Jeremy Clarke Jeremy Clarke

Village of the damned

Jeremy Clarke reports on his Low Life

issue 27 March 2010

Sea mist and a continual downpour: even the week-old lambs in the fields looked fed up. We were scheduled to meet outside the church at two o’clock. At two minutes to, I was the only person there waiting and I wondered whether the guided tour of the village, led by a local archaeologist, had been cancelled.

I tried the handle of the church door, hoping it would be unlocked and I could wait out of the rain. It was. I went in and stood on the flagstones in the porch and stared balefully out through the open door at the dripping tombs.

To a passer-by, I must have looked like a new gargoyle that had just been delivered. I was in a bad mood and knew it. My eyeballs felt hard, which is a sure sign. I knew why I was in a bad mood, too. Post-Cheltenham Festival blues — that was the matter with me. The day before, and the day before that, I’d been at the festival as a guest, once again, of the racing tipster Colonel Pinstripe. Which means I’d been on it, solidly, for two days and three nights. Every morning at 10.30 we had them lined up in rows in the Guinness bar. And every night, some 16 or 17 hours later, I was among the last of the burblers to rise unsteadily from an armchair and head up to bed.

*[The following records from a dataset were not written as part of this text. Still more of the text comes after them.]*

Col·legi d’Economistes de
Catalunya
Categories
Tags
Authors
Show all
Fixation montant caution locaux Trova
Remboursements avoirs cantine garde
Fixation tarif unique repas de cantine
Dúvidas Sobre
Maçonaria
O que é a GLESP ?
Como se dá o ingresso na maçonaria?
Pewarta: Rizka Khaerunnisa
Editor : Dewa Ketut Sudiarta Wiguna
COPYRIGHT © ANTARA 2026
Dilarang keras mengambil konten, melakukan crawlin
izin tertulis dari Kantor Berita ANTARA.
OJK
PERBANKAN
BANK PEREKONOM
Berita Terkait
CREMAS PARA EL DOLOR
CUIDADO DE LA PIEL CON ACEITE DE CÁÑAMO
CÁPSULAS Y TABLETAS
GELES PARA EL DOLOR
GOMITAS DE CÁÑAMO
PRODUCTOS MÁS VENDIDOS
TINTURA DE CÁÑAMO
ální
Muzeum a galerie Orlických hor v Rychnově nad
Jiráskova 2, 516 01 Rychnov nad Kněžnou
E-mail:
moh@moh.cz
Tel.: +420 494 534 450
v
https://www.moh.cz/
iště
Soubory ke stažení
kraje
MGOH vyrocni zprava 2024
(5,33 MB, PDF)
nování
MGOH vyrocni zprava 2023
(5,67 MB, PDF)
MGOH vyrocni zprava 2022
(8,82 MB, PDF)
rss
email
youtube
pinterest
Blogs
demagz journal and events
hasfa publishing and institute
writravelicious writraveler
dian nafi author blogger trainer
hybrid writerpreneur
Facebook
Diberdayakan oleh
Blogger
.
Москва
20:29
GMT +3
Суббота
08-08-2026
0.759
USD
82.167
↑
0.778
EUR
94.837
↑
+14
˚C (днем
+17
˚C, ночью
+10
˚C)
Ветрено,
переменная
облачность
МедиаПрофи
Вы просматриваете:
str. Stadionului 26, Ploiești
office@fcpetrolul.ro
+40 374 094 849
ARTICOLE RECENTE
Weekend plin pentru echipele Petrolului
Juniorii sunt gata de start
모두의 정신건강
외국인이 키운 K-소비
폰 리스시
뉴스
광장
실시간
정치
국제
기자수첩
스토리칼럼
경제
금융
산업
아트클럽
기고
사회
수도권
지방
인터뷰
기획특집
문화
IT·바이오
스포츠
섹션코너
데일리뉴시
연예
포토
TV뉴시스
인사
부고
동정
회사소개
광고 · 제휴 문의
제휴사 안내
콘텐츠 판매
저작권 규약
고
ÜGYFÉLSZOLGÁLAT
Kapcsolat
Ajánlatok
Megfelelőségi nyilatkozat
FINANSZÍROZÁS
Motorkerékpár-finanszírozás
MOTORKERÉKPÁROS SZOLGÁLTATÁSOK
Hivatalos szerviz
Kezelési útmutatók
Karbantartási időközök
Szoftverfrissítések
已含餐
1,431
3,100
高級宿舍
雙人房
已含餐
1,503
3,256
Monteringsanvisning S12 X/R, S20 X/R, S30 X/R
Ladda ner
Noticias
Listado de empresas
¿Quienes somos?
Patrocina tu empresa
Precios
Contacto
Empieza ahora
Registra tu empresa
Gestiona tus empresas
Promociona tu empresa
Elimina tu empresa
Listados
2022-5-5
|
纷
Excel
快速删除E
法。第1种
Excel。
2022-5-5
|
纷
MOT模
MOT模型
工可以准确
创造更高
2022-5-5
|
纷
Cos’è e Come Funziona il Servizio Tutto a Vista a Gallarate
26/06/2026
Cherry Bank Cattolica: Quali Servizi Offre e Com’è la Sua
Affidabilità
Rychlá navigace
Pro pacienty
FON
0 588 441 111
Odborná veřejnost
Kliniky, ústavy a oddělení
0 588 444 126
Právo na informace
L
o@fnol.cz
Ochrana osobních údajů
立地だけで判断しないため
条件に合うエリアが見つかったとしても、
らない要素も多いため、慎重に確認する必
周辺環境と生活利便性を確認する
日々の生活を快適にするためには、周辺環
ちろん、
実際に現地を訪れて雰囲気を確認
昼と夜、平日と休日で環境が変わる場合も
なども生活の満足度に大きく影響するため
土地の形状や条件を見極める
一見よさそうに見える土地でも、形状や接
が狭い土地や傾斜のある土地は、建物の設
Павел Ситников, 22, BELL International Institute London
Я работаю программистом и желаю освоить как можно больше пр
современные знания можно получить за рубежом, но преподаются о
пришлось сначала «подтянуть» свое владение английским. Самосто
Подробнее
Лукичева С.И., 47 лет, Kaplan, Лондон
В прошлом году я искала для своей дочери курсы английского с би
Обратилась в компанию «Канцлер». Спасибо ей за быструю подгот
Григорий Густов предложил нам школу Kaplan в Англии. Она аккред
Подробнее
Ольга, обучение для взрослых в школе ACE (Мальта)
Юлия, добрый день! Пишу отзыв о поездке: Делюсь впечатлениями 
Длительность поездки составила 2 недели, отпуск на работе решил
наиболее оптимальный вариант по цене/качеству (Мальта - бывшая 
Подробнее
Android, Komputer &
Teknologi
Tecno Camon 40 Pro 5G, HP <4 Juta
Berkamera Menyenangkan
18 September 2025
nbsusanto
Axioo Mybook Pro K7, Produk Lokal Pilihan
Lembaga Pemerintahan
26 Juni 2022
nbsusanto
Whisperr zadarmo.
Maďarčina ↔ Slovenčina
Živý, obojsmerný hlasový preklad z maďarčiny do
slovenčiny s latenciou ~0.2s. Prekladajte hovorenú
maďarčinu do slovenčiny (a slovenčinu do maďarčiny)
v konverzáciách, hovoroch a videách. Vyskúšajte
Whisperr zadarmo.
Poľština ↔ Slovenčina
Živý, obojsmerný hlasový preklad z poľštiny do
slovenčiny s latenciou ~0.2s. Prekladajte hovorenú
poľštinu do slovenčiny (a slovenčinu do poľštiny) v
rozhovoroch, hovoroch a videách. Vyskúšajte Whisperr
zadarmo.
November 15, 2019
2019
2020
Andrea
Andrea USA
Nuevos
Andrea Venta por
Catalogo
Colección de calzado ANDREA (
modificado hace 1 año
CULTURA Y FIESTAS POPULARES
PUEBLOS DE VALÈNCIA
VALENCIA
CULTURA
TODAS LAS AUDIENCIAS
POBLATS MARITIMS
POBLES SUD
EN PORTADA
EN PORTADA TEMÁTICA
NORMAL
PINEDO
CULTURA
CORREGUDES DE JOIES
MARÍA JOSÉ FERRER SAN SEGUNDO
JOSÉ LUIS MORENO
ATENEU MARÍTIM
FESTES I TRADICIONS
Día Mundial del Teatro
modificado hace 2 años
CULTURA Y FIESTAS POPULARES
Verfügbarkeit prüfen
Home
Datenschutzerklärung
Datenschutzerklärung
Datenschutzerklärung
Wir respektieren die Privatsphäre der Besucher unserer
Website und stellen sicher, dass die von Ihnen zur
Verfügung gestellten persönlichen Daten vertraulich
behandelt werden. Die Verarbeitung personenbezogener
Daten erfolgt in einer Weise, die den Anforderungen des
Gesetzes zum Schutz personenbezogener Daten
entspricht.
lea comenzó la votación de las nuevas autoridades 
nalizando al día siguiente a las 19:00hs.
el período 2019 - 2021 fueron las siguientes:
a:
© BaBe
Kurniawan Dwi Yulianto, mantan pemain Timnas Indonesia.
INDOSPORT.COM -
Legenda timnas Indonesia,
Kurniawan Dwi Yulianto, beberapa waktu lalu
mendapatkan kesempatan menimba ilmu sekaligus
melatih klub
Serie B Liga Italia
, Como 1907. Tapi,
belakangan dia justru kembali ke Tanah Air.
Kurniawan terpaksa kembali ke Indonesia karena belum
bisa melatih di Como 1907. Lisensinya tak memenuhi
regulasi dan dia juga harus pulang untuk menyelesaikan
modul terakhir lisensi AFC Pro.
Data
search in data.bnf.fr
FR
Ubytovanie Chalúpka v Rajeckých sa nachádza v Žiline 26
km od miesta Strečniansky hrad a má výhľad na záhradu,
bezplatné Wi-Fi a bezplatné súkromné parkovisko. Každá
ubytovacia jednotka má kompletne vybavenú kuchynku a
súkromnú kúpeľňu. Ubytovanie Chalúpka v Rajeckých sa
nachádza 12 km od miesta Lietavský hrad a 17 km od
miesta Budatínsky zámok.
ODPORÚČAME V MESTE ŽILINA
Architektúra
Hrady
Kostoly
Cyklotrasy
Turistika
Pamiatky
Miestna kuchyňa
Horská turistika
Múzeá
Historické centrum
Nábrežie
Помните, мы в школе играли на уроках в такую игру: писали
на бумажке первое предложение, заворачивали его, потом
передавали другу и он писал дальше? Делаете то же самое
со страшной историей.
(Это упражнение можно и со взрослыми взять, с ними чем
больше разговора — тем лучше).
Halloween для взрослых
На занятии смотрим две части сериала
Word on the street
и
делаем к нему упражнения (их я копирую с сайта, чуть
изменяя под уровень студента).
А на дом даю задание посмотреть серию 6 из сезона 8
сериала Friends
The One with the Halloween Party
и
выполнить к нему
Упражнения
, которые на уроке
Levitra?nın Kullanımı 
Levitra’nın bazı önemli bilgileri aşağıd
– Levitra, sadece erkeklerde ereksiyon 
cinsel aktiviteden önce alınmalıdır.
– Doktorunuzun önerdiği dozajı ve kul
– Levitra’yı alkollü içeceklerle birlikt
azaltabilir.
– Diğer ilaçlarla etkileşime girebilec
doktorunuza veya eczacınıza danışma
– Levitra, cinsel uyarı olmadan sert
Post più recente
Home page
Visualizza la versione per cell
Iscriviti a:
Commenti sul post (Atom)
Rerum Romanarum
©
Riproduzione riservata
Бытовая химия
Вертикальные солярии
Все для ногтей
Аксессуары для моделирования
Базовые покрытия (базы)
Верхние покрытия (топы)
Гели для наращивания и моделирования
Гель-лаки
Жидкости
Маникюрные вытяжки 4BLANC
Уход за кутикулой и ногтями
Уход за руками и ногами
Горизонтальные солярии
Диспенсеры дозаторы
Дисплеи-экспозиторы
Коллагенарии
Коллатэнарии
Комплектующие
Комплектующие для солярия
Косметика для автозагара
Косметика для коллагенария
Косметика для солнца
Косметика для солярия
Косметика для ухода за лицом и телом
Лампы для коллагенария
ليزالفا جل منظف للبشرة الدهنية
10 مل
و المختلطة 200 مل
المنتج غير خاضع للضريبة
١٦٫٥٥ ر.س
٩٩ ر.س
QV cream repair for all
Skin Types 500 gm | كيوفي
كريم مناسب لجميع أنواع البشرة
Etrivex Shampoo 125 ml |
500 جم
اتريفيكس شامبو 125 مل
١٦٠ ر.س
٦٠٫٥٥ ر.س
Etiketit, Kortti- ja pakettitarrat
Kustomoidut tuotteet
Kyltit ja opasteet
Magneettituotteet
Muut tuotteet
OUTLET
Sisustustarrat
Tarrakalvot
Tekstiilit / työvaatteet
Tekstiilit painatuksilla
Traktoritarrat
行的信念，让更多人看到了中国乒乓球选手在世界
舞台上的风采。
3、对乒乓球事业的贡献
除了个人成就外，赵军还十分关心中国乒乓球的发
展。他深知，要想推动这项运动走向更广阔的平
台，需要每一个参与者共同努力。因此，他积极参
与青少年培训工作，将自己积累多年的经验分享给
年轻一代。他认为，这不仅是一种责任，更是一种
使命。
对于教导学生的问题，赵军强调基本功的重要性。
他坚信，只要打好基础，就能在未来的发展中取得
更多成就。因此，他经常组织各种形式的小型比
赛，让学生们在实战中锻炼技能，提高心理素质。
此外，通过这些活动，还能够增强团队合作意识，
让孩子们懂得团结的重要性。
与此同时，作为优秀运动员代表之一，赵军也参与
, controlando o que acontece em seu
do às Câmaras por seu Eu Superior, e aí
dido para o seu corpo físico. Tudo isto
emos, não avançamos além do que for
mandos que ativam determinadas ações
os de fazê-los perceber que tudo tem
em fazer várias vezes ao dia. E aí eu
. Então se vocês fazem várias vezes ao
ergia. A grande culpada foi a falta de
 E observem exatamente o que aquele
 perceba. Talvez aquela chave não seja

I was jaded. But over and above the run-of-the-mill hangover, there was bitterness and shame. Bitterness towards the gods for upsetting the favourites and thereby casting me into penury. Shame at my emotional and intellectual disarray towards the end of the last day. And shame at being ill, just before I left, behind a hedge — far and away the nicest bit of topiary I’ve ever been sick behind — in the grounds of the beautiful house at which we stayed.